EXERCISE OBJECTIVE » Write out every line of the records below, character for character, with no changes.

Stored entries
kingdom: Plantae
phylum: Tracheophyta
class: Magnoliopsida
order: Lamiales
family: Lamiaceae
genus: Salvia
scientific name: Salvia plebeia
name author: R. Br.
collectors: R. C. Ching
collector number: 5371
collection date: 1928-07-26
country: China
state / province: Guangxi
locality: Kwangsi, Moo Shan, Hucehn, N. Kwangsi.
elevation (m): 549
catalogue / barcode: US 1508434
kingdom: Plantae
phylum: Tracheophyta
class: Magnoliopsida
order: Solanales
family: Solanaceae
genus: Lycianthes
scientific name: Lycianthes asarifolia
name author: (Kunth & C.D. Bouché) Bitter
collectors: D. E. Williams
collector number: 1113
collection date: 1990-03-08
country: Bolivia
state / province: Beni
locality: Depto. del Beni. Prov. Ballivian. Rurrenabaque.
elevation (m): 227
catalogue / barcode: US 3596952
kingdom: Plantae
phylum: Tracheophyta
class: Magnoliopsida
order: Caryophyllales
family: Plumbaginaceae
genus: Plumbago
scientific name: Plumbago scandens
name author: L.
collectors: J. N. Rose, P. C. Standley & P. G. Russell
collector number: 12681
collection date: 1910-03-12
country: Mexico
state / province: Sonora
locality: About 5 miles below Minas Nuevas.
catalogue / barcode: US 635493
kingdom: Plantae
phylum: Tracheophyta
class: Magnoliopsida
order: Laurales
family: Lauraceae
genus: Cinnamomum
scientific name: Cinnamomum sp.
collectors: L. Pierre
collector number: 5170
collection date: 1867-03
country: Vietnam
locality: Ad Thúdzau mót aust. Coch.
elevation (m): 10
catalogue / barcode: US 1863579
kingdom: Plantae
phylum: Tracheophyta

THE COMPLETED TASK »
kingdom: Plantae
phylum: Tracheophyta
class: Magnoliopsida
order: Lamiales
family: Lamiaceae
genus: Salvia
scientific name: Salvia plebeia
name author: R. Br.
collectors: R. C. Ching
collector number: 5371
collection date: 1928-07-26
country: China
state / province: Guangxi
locality: Kwangsi, Moo Shan, Hucehn, N. Kwangsi.
elevation (m): 549
catalogue / barcode: US 1508434
kingdom: Plantae
phylum: Tracheophyta
class: Magnoliopsida
order: Solanales
family: Solanaceae
genus: Lycianthes
scientific name: Lycianthes asarifolia
name author: (Kunth & C.D. Bouché) Bitter
collectors: D. E. Williams
collector number: 1113
collection date: 1990-03-08
country: Bolivia
state / province: Beni
locality: Depto. del Beni. Prov. Ballivian. Rurrenabaque.
elevation (m): 227
catalogue / barcode: US 3596952
kingdom: Plantae
phylum: Tracheophyta
class: Magnoliopsida
order: Caryophyllales
family: Plumbaginaceae
genus: Plumbago
scientific name: Plumbago scandens
name author: L.
collectors: J. N. Rose, P. C. Standley & P. G. Russell
collector number: 12681
collection date: 1910-03-12
country: Mexico
state / province: Sonora
locality: About 5 miles below Minas Nuevas.
catalogue / barcode: US 635493
kingdom: Plantae
phylum: Tracheophyta
class: Magnoliopsida
order: Laurales
family: Lauraceae
genus: Cinnamomum
scientific name: Cinnamomum sp.
collectors: L. Pierre
collector number: 5170
collection date: 1867-03
country: Vietnam
locality: Ad Thúdzau mót aust. Coch.
elevation (m): 10
catalogue / barcode: US 1863579
kingdom: Plantae
phylum: Tracheophyta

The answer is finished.